> [Directive]: In the copy you make, include no pictures, and transcribe every record exactly.

> [Supplied material]:
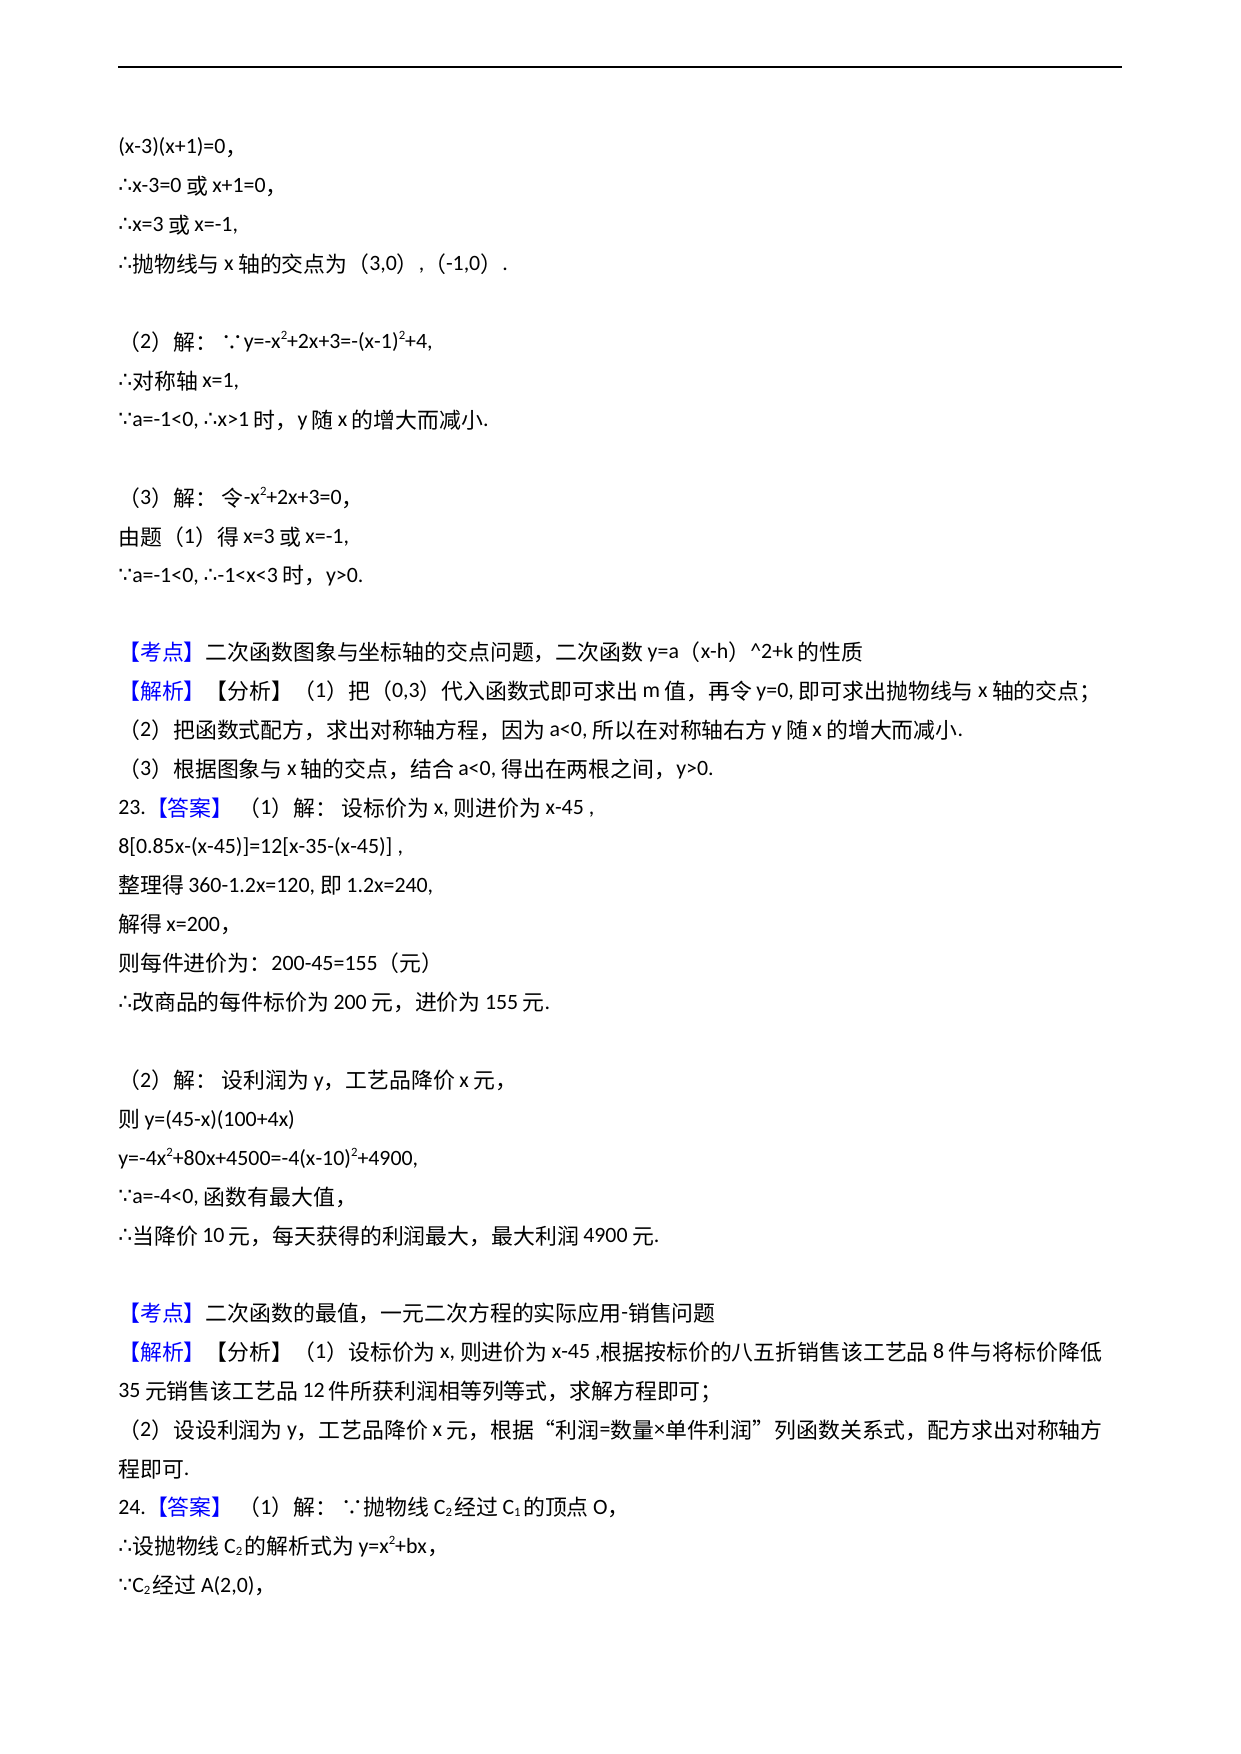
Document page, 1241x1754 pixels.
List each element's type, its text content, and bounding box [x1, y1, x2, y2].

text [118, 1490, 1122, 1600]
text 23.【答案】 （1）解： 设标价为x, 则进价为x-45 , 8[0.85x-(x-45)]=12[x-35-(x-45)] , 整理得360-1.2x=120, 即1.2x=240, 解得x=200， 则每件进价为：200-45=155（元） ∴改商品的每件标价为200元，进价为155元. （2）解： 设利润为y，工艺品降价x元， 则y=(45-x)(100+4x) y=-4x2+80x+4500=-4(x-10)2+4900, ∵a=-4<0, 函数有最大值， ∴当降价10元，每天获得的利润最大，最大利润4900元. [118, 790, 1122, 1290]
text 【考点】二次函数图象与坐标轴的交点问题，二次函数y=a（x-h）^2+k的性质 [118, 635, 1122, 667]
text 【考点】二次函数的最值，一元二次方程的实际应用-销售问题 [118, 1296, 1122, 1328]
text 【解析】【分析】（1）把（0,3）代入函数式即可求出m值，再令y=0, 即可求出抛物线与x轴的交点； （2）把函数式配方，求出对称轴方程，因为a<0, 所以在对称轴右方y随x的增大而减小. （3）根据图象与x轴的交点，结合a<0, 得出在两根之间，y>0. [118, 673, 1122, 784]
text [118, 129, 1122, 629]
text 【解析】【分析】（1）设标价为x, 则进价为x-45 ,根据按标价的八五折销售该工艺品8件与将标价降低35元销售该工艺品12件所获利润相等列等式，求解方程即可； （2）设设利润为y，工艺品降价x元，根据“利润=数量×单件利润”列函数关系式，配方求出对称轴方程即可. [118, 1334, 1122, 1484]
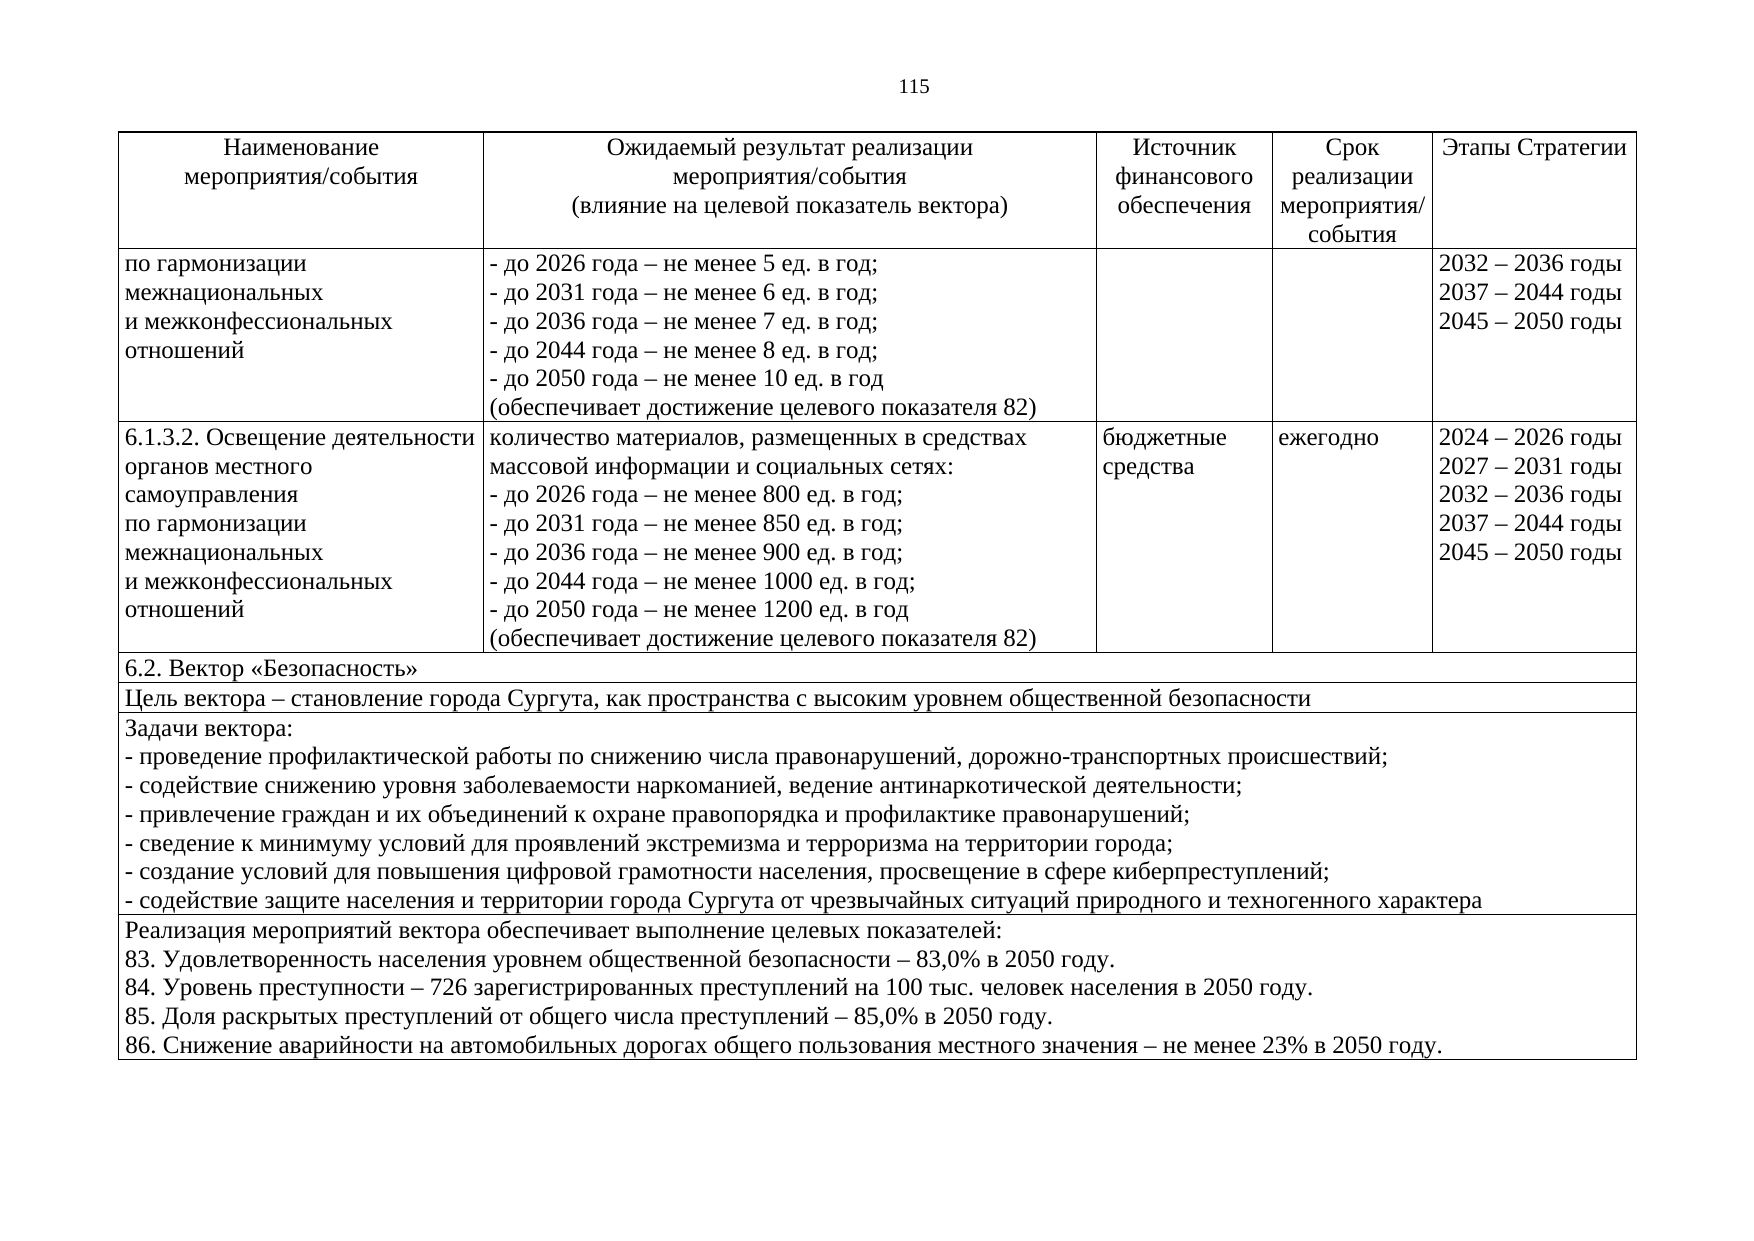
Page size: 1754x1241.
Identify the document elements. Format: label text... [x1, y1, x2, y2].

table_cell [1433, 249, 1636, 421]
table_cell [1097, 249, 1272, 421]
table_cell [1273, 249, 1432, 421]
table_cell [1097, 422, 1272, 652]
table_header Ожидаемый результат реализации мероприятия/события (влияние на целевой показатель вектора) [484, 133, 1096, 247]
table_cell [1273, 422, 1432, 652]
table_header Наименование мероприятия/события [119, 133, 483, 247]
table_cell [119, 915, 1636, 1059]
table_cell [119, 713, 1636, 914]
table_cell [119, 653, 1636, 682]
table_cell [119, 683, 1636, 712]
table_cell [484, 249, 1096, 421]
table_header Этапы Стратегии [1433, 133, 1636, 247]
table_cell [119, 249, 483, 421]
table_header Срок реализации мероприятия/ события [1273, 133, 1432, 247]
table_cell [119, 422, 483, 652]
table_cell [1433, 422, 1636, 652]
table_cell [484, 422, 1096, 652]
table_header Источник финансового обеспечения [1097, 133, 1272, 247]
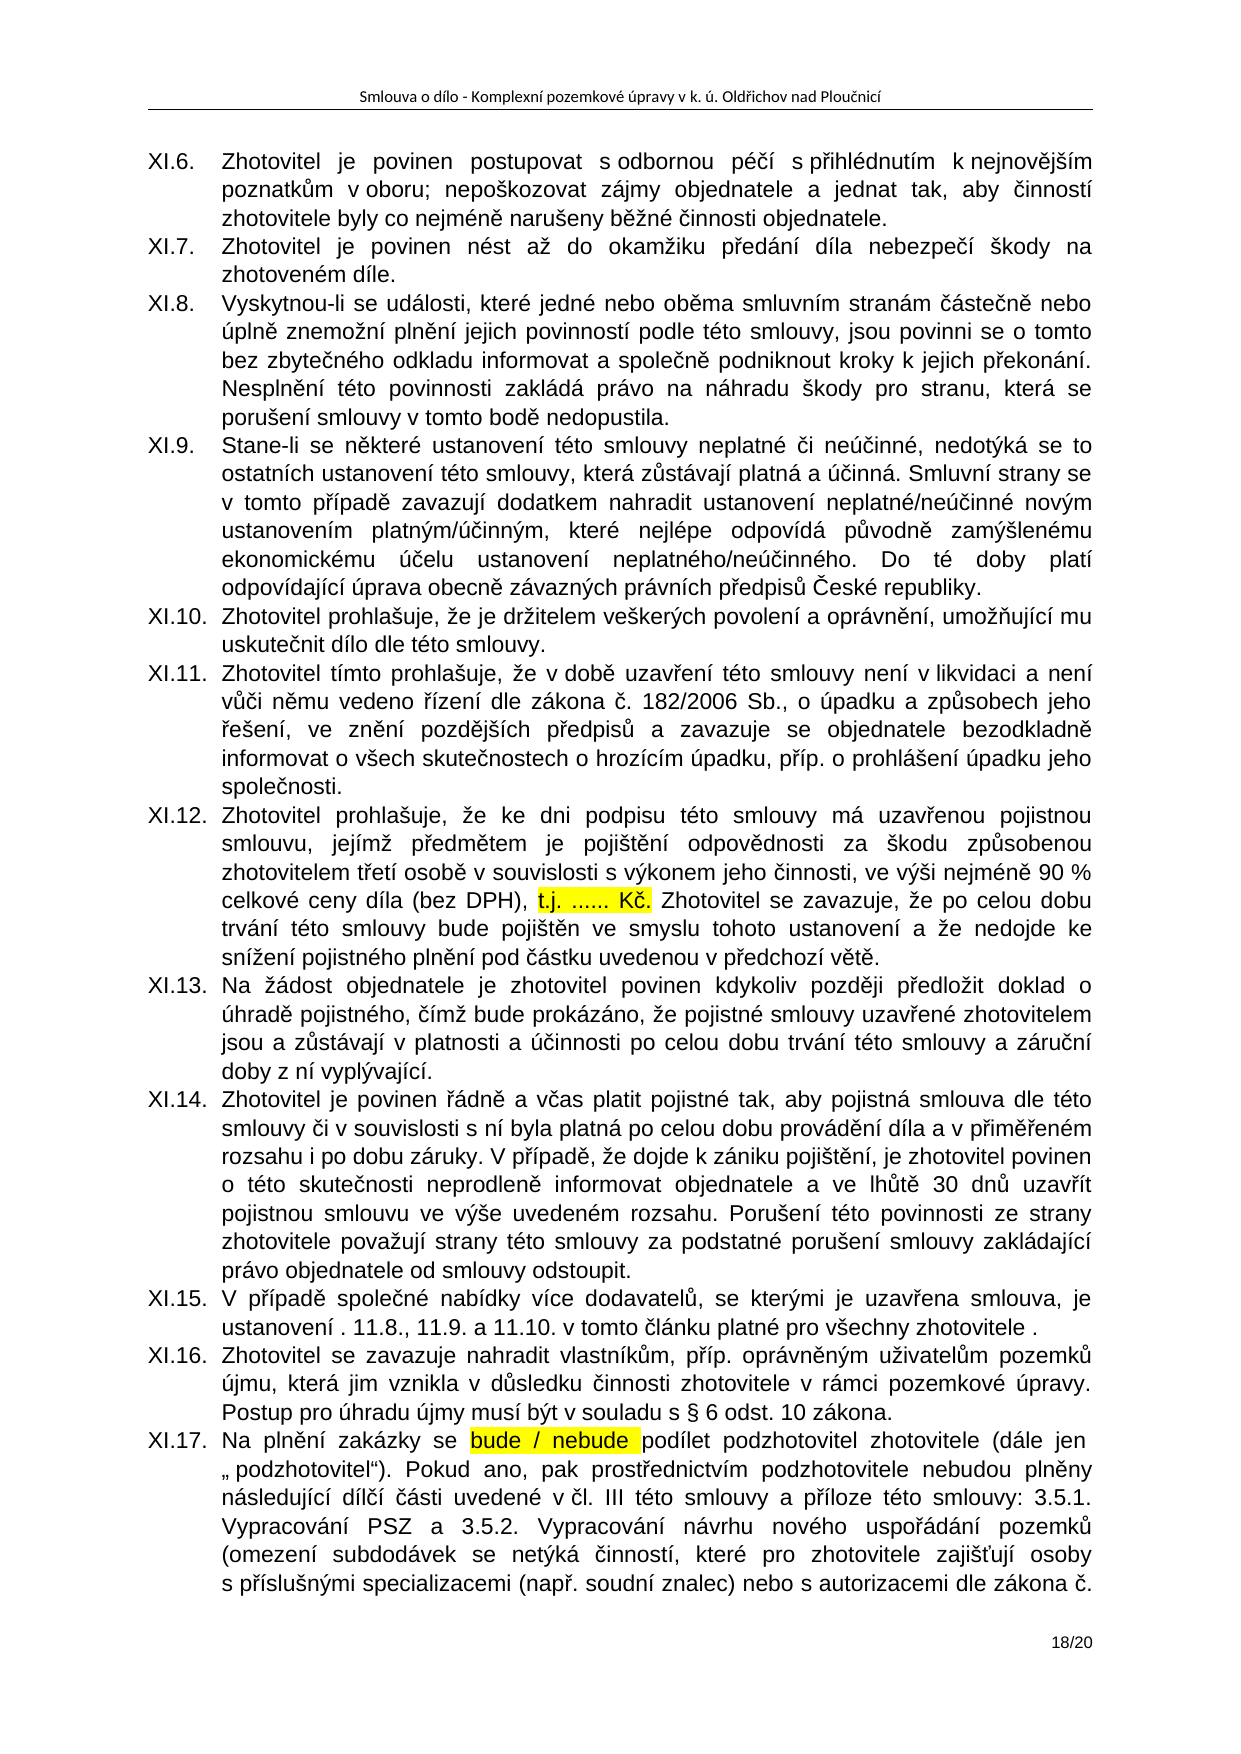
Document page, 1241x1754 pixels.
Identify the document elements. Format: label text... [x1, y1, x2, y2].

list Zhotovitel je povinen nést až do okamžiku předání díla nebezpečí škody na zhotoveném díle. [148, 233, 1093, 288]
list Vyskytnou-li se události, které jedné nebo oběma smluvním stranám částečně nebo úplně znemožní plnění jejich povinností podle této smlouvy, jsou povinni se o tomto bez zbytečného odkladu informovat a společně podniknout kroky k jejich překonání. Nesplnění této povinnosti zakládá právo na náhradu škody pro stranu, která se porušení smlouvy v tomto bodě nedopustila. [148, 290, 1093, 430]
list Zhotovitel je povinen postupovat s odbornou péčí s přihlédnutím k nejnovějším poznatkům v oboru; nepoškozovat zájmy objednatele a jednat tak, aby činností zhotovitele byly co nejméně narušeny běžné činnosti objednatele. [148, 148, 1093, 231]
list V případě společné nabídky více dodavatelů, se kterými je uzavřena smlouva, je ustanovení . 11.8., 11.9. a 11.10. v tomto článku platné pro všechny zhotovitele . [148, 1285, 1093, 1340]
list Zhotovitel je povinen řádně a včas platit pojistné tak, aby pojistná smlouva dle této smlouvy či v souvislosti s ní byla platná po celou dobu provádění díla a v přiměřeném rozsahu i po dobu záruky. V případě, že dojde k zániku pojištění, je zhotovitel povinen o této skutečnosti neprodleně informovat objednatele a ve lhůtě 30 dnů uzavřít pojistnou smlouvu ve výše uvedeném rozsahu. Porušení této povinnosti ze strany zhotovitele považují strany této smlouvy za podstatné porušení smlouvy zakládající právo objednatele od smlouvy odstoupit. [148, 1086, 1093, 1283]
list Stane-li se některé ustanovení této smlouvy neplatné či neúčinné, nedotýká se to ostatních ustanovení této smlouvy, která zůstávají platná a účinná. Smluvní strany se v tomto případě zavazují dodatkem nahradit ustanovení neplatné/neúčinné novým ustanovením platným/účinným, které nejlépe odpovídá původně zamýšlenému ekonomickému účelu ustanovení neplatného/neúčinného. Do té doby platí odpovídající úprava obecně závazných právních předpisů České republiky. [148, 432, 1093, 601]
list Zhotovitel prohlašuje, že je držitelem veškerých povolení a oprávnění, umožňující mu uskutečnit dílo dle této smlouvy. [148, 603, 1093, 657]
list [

> [The answer]:
Document page, 1241x1754 pixels.
List each element's type, its text content, and bounding box [x1, y1, x2, y2].

text [118, 1490, 1122, 1600]
text 23.【答案】 （1）解： 设标价为x, 则进价为x-45 , 8[0.85x-(x-45)]=12[x-35-(x-45)] , 整理得360-1.2x=120, 即1.2x=240, 解得x=200， 则每件进价为：200-45=155（元） ∴改商品的每件标价为200元，进价为155元. （2）解： 设利润为y，工艺品降价x元， 则y=(45-x)(100+4x) y=-4x2+80x+4500=-4(x-10)2+4900, ∵a=-4<0, 函数有最大值， ∴当降价10元，每天获得的利润最大，最大利润4900元. [118, 790, 1122, 1290]
text 【考点】二次函数图象与坐标轴的交点问题，二次函数y=a（x-h）^2+k的性质 [118, 635, 1122, 667]
text 【考点】二次函数的最值，一元二次方程的实际应用-销售问题 [118, 1296, 1122, 1328]
text 【解析】【分析】（1）把（0,3）代入函数式即可求出m值，再令y=0, 即可求出抛物线与x轴的交点； （2）把函数式配方，求出对称轴方程，因为a<0, 所以在对称轴右方y随x的增大而减小. （3）根据图象与x轴的交点，结合a<0, 得出在两根之间，y>0. [118, 673, 1122, 784]
text [118, 129, 1122, 629]
text 【解析】【分析】（1）设标价为x, 则进价为x-45 ,根据按标价的八五折销售该工艺品8件与将标价降低35元销售该工艺品12件所获利润相等列等式，求解方程即可； （2）设设利润为y，工艺品降价x元，根据“利润=数量×单件利润”列函数关系式，配方求出对称轴方程即可. [118, 1334, 1122, 1484]
Page size: 1754x1241.
Identify the document elements. Format: label text... [x1, y1, x2, y2].

table_cell [1433, 249, 1636, 421]
table_cell [1097, 249, 1272, 421]
table_cell [1273, 249, 1432, 421]
table_cell [1097, 422, 1272, 652]
table_header Ожидаемый результат реализации мероприятия/события (влияние на целевой показатель вектора) [484, 133, 1096, 247]
table_cell [1273, 422, 1432, 652]
table_header Наименование мероприятия/события [119, 133, 483, 247]
table_cell [119, 915, 1636, 1059]
table_cell [119, 713, 1636, 914]
table_cell [119, 653, 1636, 682]
table_cell [119, 683, 1636, 712]
table_cell [484, 249, 1096, 421]
table_header Этапы Стратегии [1433, 133, 1636, 247]
table_cell [119, 249, 483, 421]
table_header Срок реализации мероприятия/ события [1273, 133, 1432, 247]
table_cell [119, 422, 483, 652]
table_cell [1433, 422, 1636, 652]
table_cell [484, 422, 1096, 652]
table_header Источник финансового обеспечения [1097, 133, 1272, 247]
Document page, 1241x1754 pixels.
Identify the document elements. Format: label text... [x1, y1, x2, y2].

list Zhotovitel je povinen nést až do okamžiku předání díla nebezpečí škody na zhotoveném díle. [148, 233, 1093, 288]
list Vyskytnou-li se události, které jedné nebo oběma smluvním stranám částečně nebo úplně znemožní plnění jejich povinností podle této smlouvy, jsou povinni se o tomto bez zbytečného odkladu informovat a společně podniknout kroky k jejich překonání. Nesplnění této povinnosti zakládá právo na náhradu škody pro stranu, která se porušení smlouvy v tomto bodě nedopustila. [148, 290, 1093, 430]
list Zhotovitel je povinen postupovat s odbornou péčí s přihlédnutím k nejnovějším poznatkům v oboru; nepoškozovat zájmy objednatele a jednat tak, aby činností zhotovitele byly co nejméně narušeny běžné činnosti objednatele. [148, 148, 1093, 231]
list V případě společné nabídky více dodavatelů, se kterými je uzavřena smlouva, je ustanovení . 11.8., 11.9. a 11.10. v tomto článku platné pro všechny zhotovitele . [148, 1285, 1093, 1340]
list Zhotovitel je povinen řádně a včas platit pojistné tak, aby pojistná smlouva dle této smlouvy či v souvislosti s ní byla platná po celou dobu provádění díla a v přiměřeném rozsahu i po dobu záruky. V případě, že dojde k zániku pojištění, je zhotovitel povinen o této skutečnosti neprodleně informovat objednatele a ve lhůtě 30 dnů uzavřít pojistnou smlouvu ve výše uvedeném rozsahu. Porušení této povinnosti ze strany zhotovitele považují strany této smlouvy za podstatné porušení smlouvy zakládající právo objednatele od smlouvy odstoupit. [148, 1086, 1093, 1283]
list Stane-li se některé ustanovení této smlouvy neplatné či neúčinné, nedotýká se to ostatních ustanovení této smlouvy, která zůstávají platná a účinná. Smluvní strany se v tomto případě zavazují dodatkem nahradit ustanovení neplatné/neúčinné novým ustanovením platným/účinným, které nejlépe odpovídá původně zamýšlenému ekonomickému účelu ustanovení neplatného/neúčinného. Do té doby platí odpovídající úprava obecně závazných právních předpisů České republiky. [148, 432, 1093, 601]
list Zhotovitel prohlašuje, že je držitelem veškerých povolení a oprávnění, umožňující mu uskutečnit dílo dle této smlouvy. [148, 603, 1093, 657]
list [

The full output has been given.